野口晴哉氏の整体操法についての講義録に貫かれている方法とは何か。わたしはそれを「過程を重視する方法」だと言ってみたい。プロセスを重視するというのは当たり前のように見えて、実は誰もが容易になしうることではない。

野口氏の言葉を丁寧に辿っていくと、触印象の言語化という現代でも極めて困難とされる領域に積極的に参入し、そこで悪戦苦闘している姿が鮮明に浮かび上がってくるように感じるのは私だけだろうか。

言語というものを考えてみた場合、それは視覚的な要素が強く、触覚的な要素はかなり希薄だという印象をうける。

対象を明確に縁取ったり、それを微細に分析したり、分割したりするという作業は、視覚にとって得意とするところで、触覚がそれらを得意とするとは考えにくい。科学的官能検査をみても触覚は機能的分化の発達程度が他の知覚に比べて低いという理由で、ほとんど問題にされることがないというのが実情だ。しかも、触覚による検査は、不安定性が極めて高いとされ、心身の状態に強く左右されやすく、再現性にも問題が多いとされる。

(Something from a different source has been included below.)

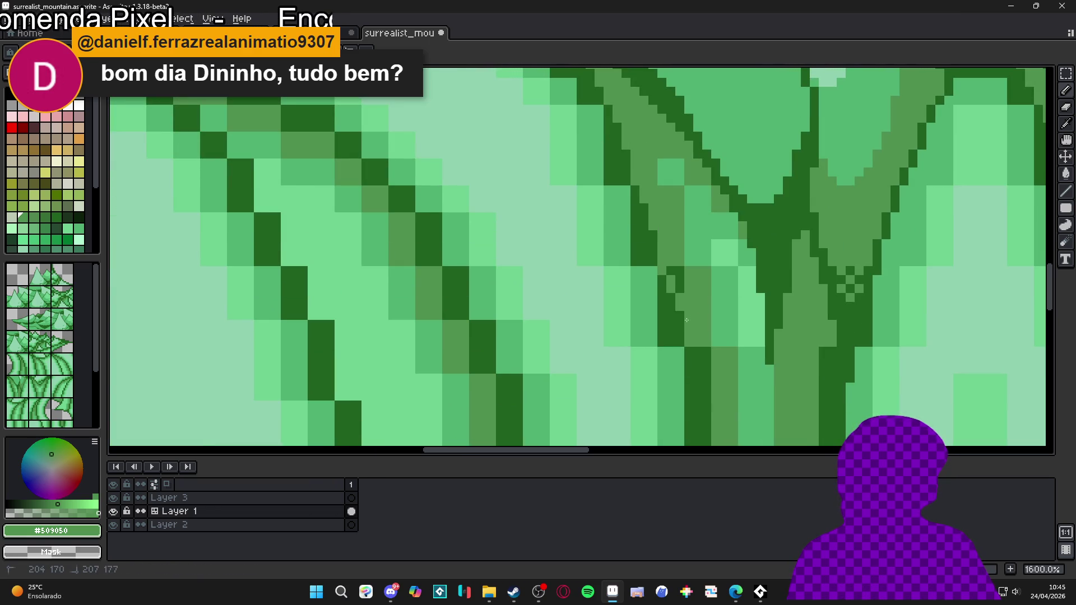
scroll(693, 305, down, 2)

事実、わたしたちが整体操法を学ぶ際にいつも感じるある種の戸惑いは、そうした触印象をめぐる不安定性によることに起因しているだろう。

指導者から指し示される「これが一側の硬結です」という言葉に、ある人は首をかしげ、他の人は「7本のうちの3本目のところですね」としたり顔。一側が知覚できない人が多数、といった場面はよくあることである。

こうした場面があたりまえの整体操法の学びの場で、その言葉を実感を伴って触知することができなければ、それは単なる言葉としてしか存在しないわけだ。

どれだけその言葉の厳密な意味での理解が可能となるのかが、決定的に重要となるのが、整体操法を学ぶ場の特異性と言えるし、触覚による知覚のもつ不安定性の問題性ともいえる。

しかし、整体操法をものにするとは、そうした困難性を乗り越えることを意味している。その意味で、整体操法がだれにでも簡単に身につけられるということは言おうとしてもなかなか言えるものではない。

徹底的に意識化し、言語化された体系として整体操法は構築されている。その意味では、整体操法野口整体の体系のなかでも特異な領域なのである。

活元運動や愉気法が、徹底的に意識を排除して初めて成立する領域であることを考えれば、両者の違いは明らかだろう。

野口氏はこの二つの領域を互いに最大限言語化し、からだの持つ豊かな意味をわれわれに開示したわけである。